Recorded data
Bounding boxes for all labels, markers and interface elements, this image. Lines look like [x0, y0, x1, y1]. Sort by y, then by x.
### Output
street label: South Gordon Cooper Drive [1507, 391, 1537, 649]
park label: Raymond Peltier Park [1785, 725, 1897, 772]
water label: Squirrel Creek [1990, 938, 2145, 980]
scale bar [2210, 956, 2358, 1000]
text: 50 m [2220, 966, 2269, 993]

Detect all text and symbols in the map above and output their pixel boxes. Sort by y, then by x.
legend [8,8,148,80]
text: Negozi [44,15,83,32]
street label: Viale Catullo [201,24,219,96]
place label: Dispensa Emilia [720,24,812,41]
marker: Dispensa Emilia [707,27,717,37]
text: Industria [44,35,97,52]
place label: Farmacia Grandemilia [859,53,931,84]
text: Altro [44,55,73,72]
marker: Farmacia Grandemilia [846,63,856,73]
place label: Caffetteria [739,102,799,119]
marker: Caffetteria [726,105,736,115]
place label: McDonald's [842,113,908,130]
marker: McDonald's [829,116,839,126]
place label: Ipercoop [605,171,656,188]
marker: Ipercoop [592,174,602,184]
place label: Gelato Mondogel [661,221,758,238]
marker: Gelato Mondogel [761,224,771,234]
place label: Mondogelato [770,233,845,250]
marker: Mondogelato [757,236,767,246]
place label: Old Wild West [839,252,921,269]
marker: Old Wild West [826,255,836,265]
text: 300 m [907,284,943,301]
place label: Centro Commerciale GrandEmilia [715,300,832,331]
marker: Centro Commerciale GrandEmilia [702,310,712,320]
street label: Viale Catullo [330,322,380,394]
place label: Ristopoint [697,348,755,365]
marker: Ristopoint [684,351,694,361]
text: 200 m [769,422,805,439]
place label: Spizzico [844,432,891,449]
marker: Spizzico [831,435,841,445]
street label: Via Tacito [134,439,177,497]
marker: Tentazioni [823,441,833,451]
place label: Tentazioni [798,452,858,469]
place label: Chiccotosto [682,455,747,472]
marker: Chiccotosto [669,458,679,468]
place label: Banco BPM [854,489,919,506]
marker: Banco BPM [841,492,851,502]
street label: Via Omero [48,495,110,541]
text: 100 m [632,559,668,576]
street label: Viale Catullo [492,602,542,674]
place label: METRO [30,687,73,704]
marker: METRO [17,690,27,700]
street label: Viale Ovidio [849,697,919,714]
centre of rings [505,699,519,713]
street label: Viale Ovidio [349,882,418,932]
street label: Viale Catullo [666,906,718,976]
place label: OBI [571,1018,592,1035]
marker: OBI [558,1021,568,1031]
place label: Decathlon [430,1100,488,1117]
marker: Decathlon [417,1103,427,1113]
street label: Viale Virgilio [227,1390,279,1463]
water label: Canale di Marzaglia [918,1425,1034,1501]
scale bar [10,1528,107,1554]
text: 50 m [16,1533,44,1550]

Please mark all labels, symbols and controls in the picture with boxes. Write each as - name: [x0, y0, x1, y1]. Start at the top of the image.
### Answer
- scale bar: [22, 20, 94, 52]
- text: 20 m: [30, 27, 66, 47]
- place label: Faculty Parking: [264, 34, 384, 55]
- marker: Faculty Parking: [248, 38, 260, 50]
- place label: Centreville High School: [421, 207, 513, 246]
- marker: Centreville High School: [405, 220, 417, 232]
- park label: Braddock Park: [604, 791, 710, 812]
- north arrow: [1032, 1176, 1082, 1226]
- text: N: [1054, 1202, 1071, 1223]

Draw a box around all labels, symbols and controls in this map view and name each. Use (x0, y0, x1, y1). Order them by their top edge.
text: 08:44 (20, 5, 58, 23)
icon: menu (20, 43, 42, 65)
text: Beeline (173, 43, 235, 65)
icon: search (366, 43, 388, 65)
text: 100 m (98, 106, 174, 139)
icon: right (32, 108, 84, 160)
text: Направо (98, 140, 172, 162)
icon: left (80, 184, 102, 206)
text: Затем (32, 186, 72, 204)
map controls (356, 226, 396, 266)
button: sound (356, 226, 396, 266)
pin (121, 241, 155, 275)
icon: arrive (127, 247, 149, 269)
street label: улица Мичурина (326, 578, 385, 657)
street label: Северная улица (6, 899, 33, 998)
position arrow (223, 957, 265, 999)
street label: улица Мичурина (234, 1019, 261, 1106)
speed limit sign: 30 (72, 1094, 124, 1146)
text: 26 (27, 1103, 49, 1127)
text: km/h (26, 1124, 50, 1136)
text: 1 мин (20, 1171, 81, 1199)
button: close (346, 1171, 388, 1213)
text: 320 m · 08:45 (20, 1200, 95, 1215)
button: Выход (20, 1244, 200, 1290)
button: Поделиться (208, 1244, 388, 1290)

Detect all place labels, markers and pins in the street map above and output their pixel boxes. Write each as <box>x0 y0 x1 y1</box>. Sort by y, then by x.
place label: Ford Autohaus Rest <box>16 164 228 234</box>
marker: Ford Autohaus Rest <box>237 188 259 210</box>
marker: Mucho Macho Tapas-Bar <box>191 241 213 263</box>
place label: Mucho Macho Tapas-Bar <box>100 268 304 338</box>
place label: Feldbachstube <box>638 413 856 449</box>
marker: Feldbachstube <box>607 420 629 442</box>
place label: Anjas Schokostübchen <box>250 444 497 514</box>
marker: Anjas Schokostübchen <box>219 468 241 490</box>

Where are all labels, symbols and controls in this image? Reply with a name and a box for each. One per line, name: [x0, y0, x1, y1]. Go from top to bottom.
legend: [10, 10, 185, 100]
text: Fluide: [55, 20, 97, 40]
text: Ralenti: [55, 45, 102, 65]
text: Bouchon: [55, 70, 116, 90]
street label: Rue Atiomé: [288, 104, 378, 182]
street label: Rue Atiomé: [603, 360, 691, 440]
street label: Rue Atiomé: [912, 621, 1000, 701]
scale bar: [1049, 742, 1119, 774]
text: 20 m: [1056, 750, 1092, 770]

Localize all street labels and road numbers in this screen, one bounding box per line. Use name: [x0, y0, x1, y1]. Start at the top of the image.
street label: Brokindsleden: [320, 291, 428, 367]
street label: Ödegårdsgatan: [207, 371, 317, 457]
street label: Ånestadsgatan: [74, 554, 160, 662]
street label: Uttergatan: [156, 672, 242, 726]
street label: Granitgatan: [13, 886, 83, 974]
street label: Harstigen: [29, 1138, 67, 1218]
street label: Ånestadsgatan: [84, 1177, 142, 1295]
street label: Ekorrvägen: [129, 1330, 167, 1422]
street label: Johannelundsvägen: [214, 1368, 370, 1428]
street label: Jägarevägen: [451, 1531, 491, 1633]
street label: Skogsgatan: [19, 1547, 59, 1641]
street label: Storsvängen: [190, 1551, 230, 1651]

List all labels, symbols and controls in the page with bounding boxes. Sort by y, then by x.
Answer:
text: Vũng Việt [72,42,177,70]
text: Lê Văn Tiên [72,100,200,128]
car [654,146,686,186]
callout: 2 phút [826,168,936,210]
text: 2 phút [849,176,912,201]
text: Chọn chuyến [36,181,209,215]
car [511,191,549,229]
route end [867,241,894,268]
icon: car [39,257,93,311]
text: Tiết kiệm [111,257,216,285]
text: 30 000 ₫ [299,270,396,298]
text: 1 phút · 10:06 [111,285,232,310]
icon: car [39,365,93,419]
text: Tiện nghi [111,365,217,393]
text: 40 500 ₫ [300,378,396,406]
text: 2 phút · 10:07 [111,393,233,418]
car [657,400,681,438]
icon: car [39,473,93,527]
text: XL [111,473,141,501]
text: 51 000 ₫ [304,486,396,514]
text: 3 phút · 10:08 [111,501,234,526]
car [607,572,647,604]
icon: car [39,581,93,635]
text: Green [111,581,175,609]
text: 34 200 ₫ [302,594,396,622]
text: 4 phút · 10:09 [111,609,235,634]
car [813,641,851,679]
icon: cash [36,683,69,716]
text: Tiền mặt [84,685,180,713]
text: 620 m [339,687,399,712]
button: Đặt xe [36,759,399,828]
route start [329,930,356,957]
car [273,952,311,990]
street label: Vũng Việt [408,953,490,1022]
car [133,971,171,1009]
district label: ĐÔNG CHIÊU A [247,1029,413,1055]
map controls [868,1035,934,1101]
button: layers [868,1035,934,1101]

Task directions
From the records above, copy only the lines starting with the line that holds "Localize all street" and going on through the line that holds "List all labels, symbols", exactly as written.

Response area
Localize all street labels and road numbers in this screen, one bounding box per line. Use name: [x0, y0, x1, y1]. Start at the top of the image.
street label: Brokindsleden: [320, 291, 428, 367]
street label: Ödegårdsgatan: [207, 371, 317, 457]
street label: Ånestadsgatan: [74, 554, 160, 662]
street label: Uttergatan: [156, 672, 242, 726]
street label: Granitgatan: [13, 886, 83, 974]
street label: Harstigen: [29, 1138, 67, 1218]
street label: Ånestadsgatan: [84, 1177, 142, 1295]
street label: Ekorrvägen: [129, 1330, 167, 1422]
street label: Johannelundsvägen: [214, 1368, 370, 1428]
street label: Jägarevägen: [451, 1531, 491, 1633]
street label: Skogsgatan: [19, 1547, 59, 1641]
street label: Storsvängen: [190, 1551, 230, 1651]

List all labels, symbols and controls in the page with bounding boxes. Sort by y, then by x.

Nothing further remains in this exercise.